Editorial

EDITORIAL: Red tape saves lives

Recently, the Australian Senate Select Committee on Red Tape published its report on the “Effect of red tape on child care”. The Committee is headed by Senator David Leyonhjelm. The Report calls for the wholesale dismantling of the regulatory system that has been in place in Australia since 2012.

Campaigns within (and without) the sector to roll back National Quality Framework requirements in the interests of greater profits have been run before, and will be run again.

They have failed before, and we can only hope they will continue to do so.

At The Framework, we will not dignify this Report, and the comments from some sector providers within it, by analysing it any further.

The National Quality Framework ensures children are safe and learning. Full stop.

This editorial will not say any more about this absurd push, but will now turn the rest of this article over to quotes from media articles where children have died, or been harmed, in the kind of under-regulated systems that many would see Australia take on.

We recommend those who advocate for no or minimal regulations read them carefully.

Statistics on Sudden Infant Death Syndrome (SIDS) are also revealing. ChildCare Aware of America, an advocacy group, calculated that, proportionally, about 9 percent of all reported SIDS deaths should take place in child care. The actual number is twice that. And while overall SIDS fatalities declined after a nationwide education campaign, the death rate in child care held steady.

All too often, it takes an incident to force a closure. Last November, for instance, DFPS closed a center after a caregiver left a nine-month-old infant alone on a changing table without a belt. The baby fell onto a concrete floor, sustaining a serious skull injury. In addition to the caregiver, DFPS cited the director for failing to “contact the parents the next day when a ‘mushy’ bump was observed on the infant’s head.” I asked McGinnis how many of the area’s providers she’d trust with her own child. She answered promptly: “Twenty percent.”

The Hell of American Day Care, New Republic

From 2007 through 2010, at least 45 children – most of them infants – died in child care for reasons other than existing illnesses. The investigation further found a systematic failure in Missouri to prevent the deaths, rooted in some of the weakest child care regulations in the country. Missouri’s child care oversight is so inadequate that state regulators lack the information and the authority to address the problem.

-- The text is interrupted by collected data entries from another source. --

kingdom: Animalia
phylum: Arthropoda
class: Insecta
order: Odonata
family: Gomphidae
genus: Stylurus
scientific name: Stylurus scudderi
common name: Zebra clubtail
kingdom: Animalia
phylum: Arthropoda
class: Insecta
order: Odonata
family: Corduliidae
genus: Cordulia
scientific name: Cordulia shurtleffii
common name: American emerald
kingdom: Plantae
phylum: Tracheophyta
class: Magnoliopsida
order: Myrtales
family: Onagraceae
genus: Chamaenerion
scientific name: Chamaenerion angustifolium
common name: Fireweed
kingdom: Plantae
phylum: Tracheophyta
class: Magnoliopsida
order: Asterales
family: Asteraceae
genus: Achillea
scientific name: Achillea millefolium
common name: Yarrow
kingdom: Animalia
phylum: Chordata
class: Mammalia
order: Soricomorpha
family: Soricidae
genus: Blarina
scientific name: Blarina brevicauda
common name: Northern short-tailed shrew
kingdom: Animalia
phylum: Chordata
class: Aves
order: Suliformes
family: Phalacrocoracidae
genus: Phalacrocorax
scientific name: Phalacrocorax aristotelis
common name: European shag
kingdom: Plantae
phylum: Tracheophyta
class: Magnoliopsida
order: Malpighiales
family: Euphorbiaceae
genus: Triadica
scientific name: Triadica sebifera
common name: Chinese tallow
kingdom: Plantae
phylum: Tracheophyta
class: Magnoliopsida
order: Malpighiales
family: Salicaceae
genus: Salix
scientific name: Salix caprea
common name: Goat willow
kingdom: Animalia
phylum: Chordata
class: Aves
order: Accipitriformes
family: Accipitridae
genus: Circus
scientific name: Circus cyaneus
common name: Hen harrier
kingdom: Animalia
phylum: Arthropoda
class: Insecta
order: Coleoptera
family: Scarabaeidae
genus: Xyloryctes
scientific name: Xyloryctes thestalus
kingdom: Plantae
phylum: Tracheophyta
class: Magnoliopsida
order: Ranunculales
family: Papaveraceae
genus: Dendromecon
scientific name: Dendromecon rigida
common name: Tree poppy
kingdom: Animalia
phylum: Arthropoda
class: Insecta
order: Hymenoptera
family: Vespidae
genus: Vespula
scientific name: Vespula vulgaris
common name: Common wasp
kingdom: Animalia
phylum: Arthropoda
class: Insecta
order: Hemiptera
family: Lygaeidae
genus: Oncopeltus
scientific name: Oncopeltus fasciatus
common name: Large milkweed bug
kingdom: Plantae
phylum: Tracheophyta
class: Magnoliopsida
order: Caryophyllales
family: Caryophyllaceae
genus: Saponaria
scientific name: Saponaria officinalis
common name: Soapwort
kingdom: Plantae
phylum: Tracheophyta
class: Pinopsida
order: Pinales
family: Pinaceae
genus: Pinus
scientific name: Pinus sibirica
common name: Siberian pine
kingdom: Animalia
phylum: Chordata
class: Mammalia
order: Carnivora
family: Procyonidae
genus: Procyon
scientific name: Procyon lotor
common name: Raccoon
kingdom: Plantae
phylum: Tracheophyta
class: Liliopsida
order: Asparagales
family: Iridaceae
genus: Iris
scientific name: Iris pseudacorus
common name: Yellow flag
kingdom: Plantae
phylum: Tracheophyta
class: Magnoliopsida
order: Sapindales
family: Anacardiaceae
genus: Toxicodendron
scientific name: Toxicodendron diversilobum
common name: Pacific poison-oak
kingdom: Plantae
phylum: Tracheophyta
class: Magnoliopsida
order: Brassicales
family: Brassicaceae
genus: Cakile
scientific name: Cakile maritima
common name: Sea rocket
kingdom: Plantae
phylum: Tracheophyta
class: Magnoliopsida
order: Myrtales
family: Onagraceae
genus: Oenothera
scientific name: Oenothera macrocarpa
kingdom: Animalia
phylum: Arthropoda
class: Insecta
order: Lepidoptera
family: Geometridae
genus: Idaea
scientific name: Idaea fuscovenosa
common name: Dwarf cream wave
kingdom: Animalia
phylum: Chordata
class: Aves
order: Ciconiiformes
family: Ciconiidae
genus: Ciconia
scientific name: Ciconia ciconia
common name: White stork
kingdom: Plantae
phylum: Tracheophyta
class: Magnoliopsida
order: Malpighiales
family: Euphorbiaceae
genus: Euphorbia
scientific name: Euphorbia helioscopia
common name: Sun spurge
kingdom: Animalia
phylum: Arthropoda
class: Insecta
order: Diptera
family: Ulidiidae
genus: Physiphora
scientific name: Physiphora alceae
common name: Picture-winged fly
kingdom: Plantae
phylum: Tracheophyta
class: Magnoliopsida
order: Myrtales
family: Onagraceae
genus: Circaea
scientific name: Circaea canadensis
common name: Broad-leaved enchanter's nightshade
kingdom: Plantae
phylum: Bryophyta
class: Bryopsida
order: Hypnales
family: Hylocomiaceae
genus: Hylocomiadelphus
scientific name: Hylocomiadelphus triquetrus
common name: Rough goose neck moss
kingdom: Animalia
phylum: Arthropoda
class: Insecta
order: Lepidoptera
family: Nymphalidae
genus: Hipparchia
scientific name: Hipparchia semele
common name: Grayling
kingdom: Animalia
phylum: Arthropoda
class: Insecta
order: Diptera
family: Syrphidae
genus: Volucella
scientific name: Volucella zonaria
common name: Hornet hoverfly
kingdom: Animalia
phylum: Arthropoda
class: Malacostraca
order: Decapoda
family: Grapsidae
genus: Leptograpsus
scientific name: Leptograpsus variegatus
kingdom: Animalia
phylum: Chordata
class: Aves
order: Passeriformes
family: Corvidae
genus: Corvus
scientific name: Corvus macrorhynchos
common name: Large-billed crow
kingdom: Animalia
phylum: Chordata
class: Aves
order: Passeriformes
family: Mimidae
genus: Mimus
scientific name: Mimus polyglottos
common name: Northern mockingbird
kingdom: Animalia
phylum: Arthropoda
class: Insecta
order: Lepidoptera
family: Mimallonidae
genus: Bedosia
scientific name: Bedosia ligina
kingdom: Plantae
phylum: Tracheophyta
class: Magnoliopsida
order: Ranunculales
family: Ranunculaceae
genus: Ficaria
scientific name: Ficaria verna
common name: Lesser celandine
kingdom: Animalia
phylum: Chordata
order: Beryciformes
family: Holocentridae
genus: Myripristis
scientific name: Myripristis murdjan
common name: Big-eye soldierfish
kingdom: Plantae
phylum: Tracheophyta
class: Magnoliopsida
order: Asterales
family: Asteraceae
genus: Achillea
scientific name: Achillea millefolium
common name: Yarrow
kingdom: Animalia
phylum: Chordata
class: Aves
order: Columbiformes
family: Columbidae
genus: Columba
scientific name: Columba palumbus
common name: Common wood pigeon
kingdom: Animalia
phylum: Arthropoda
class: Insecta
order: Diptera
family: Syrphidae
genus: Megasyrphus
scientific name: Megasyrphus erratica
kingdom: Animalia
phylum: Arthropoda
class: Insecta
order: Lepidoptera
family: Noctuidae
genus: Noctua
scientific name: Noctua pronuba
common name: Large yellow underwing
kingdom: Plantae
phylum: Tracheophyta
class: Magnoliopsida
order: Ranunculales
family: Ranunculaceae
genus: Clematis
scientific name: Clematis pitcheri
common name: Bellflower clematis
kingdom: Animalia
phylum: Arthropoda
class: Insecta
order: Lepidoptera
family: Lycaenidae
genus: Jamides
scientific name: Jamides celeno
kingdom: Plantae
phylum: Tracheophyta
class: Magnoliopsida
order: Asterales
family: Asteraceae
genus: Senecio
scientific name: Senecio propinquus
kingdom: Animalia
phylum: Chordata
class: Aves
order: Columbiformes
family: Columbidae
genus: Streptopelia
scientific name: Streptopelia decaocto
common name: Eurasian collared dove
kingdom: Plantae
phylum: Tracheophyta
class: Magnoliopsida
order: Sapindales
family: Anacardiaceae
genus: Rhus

Children die as dangers are ignored, St. Louis Post Dispatch

America has grown accustomed to 20/20-style stories of child neglect, abuse, and even death in seedy daycare centers in lower-income neighborhoods. But this happened in SoHo, a trendy and upscale part of New York City, in a loft filled with art and organic snacks, to yuppie parents. The story was a sad reminder that daycare tragedies aren’t confined to America’s lower-income families.

The Problem with Home Daycare, Institute for Family Studies

In a study of 1,916 SIDS cases in 11 states, researchers found that about 20 percent, 391 deaths, occurred in daycare settings. Sixty percent of the daycare deaths occurred in home daycare, which tend to be unlicensed and run by older women with less access to pediatricians and others who promote SIDS risk reduction efforts, said Dr. Rachel Moon, the lead author.

Study: SIDS Deaths in Daycare, CBS News

Shocking video from inside an Omaha, Nebraska, day care center has led to the arrest of 58-year-old woman on charges of child abuse. The disturbing video shows a day care worker sitting across from a little girl at a table, when the worker suddenly gets angry and hits the child on the head a few times.

Day Care Worker Arrested After Disturbing Video Shows Abuse of 4-Year-Old Girl, NBC News

The programme focused on three creches in Dublin and Wicklow, and showed footage of children being flung onto mattresses, manhandled, shouted at and strapped into their chairs sometimes for hours at a time. The HSE inspection report expresses “grave concern” at what it describes as a “culture of light touch regulation at the expense of children’s care” and a “dangerous over-emphasis on the business interests of childcare providers.”

Conduct at Irish crèches called into question on ‘Prime Time’, Irish Examiner

The programme raised serious questions about the weak regulation and inspection regime of creches. Under documents obtained under the Freedom of Information Act, the programme makers found that 75 per cent of pre-schools and creches breached HSE regulations in 2012, but with little, if any, consequence for the organisations. Gardaí are currently investigating complaints about the alleged mistreatment of children in two creches in Dublin.

Anger as RTE Prime Time shows mistreatment of creche children, The Journal

One comment

  1. Agree entirely Liam, Why would anyone think that was the way forward for early childhood? Surely any organisation can see the merit in having regulations, particularly where infants and young children are concerned.